BloombergNEF’s Lezcano has a different view. He believes most manufacturers have sorted out business issues. As such, import bans and tariffs will not be a major problem for the U.S. solar industry.
“The bottom line is manufacturers will find ways around this threat,” he added. “2022 will be an absolute record year for residential solar in the U.S.”
Targeting Zero-Carbon Emissions
Another solar energy driver is what’s called Net Zero. The term refers to a global effort to achieve zero-carbon emissions globally by 2050 to avoid a climate crisis. The Paris Climate Accord signed in 2015 set the target.
The Biden administration wants to generate 100% of the nation’s electricity from carbon-free sources by 2035. Today it’s about 40%.
Many scientists contend carbon dioxide emissions need to fall 45% from 2010 levels by 2030 to prevent serious climate damage. Further, they say, emissions need to reach net zero around 2050. That means every sector of the global energy economy eliminating carbon emissions by midcentury.
To hit that target, analysts say businesses and governments must invest trillions of dollars into renewables. Besides solar, renewables include wind, biofuels, hydroelectric and wood.
“The IRA will lead to a new era for the solar industry,” Wood Mackenzie’s Davis said.
Performance Of Solar Stocks
IBD’s Energy-Solar industry group holds the No. 2 spot out of 197 industry groups tracked. It held top spot for several weeks.
Large solar projects aren’t the only hot business. Another bright spot is residential solar. The demand for rooftop solar in the second quarter set its fifth quarterly record. Equally significant, the number of new homes with solar systems was up 37% year over year. It represents about 180,000 residential customers installing solar in one quarter.

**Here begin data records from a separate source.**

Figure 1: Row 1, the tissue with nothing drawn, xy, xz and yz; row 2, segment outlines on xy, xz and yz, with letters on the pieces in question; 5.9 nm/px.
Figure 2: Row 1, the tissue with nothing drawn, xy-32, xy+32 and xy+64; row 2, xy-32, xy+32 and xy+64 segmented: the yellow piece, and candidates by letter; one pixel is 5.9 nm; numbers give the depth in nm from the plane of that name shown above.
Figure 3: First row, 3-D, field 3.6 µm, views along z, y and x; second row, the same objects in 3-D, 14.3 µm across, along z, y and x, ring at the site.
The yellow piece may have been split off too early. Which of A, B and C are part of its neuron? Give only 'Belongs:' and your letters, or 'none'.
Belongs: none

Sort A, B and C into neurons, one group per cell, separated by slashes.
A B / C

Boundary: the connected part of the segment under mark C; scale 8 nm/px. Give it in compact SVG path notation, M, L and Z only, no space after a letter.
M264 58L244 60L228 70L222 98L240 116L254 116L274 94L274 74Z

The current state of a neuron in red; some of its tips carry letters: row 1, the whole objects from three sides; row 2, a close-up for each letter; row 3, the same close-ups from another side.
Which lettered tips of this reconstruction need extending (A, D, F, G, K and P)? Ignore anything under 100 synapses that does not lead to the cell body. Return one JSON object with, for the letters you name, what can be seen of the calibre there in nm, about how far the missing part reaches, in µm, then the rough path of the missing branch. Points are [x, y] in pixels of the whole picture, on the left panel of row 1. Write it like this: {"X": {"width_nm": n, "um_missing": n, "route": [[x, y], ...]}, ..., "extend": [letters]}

One gigawatt is enough energy to power about 750,000 homes. According to the Department of Energy, it takes over 3 million solar panels to generate one gigawatt of solar power. Also, the U.S. installed 4.6 gigawatts of solar capacity in the second quarter of 2022, reaching 130.9 gigawatts, says the SEIA. It says solar energy could account for 60% of new global renewable capacity in 2022.
“The big takeaway from IRA is the long-term certainty it gives the entire solar industry,” Morningstar analyst Travis Miller told IBD. “Solar companies have matured a lot from being a speculative investment and have a transparent pathway to growth for many years.”